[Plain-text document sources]
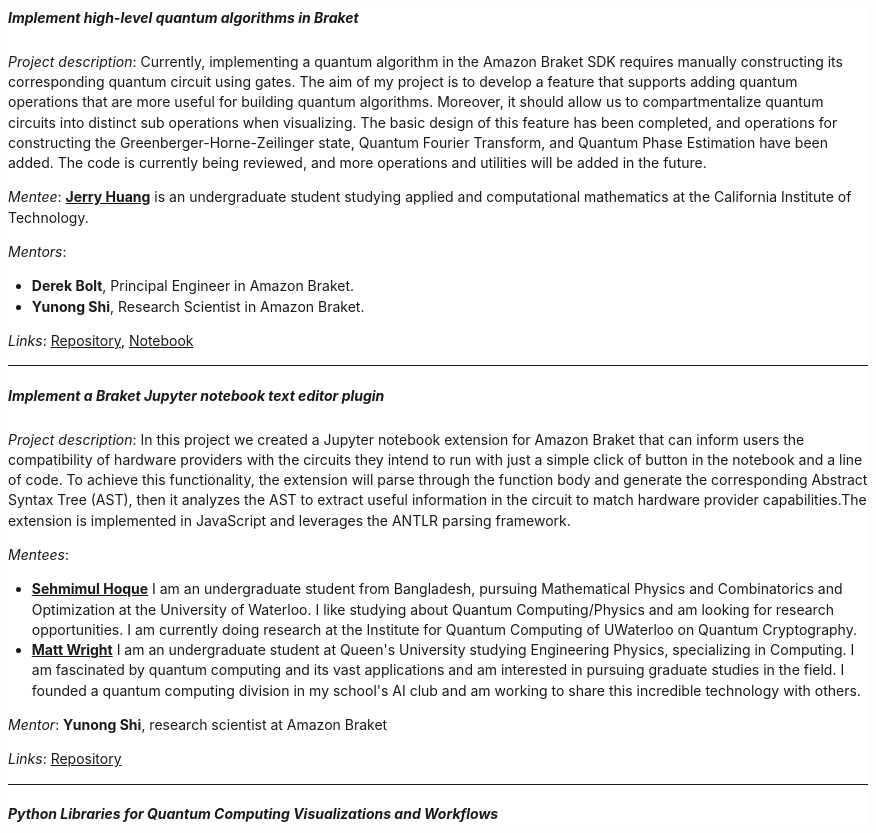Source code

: ##### **Implement high-level quantum algorithms in Braket**

*Project description*: Currently, implementing a quantum algorithm in the Amazon Braket SDK requires manually constructing its corresponding quantum circuit using gates. The aim of my project is to develop a feature that supports adding quantum operations that are more useful for building quantum algorithms. Moreover, it should allow us to compartmentalize quantum circuits into distinct sub operations when visualizing. The basic design of this feature has been completed, and operations for constructing the Greenberger-Horne-Zeilinger state, Quantum Fourier Transform, and Quantum Phase Estimation have been added. The code is currently being reviewed, and more operations and utilities will be added in the future.

*Mentee*: **[Jerry Huang](https://twitter.com/HdezNay)**  is an undergraduate student studying applied and computational mathematics at the California Institute of Technology.

*Mentors*: 
- **Derek Bolt**, Principal Engineer in Amazon Braket. 
- **Yunong Shi**, Research Scientist in Amazon Braket.

*Links*: [Repository](https://github.com/jrrhuang/amazon-braket-sdk-python/tree/composite-operator), [Notebook](https://github.com/jrrhuang/amazon-braket-sdk-python/blob/composite-operator/examples/composite_operator_examples.ipynb)

--- 

##### **Implement a Braket Jupyter notebook text editor plugin**

*Project description*: In this project we created a Jupyter notebook extension for Amazon Braket that can inform users the compatibility of hardware providers with the circuits they intend to run with just a simple click of button in the notebook and a line of code.
To achieve this functionality,  the extension will parse through the function body and generate the corresponding Abstract Syntax Tree (AST), then it analyzes the AST to extract useful information in the circuit to match hardware provider capabilities.The extension is implemented in JavaScript and leverages the ANTLR parsing framework. 

*Mentees*: 
- **[Sehmimul Hoque](https://www.linkedin.com/in/sehmimul-hoque-420419178/)** I am an undergraduate student from Bangladesh, pursuing Mathematical Physics and Combinatorics and Optimization at the University of Waterloo. I like studying about Quantum Computing/Physics and am looking for research opportunities. I am currently doing research at the Institute for Quantum Computing of UWaterloo on Quantum Cryptography.
- **[Matt Wright](https://www.linkedin.com/in/matt-queens/)** I am an undergraduate student at Queen's University studying Engineering Physics, specializing in Computing. I am fascinated by quantum computing and its vast applications and am interested in pursuing graduate studies in the field. I founded a quantum computing division in my school's AI club and am working to share this incredible technology with others.

*Mentor*: **Yunong Shi**, research scientist at Amazon Braket

*Links*: [Repository](https://github.com/shiyunon/jupyter_contrib_nbextensions/tree/master/src/jupyter_contrib_nbextensions/nbextensions/bracket_extension)

--- 

##### **Python Libraries for Quantum Computing Visualizations and Workflows**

### What the exercise asks
Reproduce the lines from the one containing "at Amazon Braket" to the end of the entries, keeping both ends and adding nothing.

### Response to this exercise
*Mentor*: **Yunong Shi**, research scientist at Amazon Braket

*Links*: [Repository](https://github.com/shiyunon/jupyter_contrib_nbextensions/tree/master/src/jupyter_contrib_nbextensions/nbextensions/bracket_extension)

--- 

##### **Python Libraries for Quantum Computing Visualizations and Workflows**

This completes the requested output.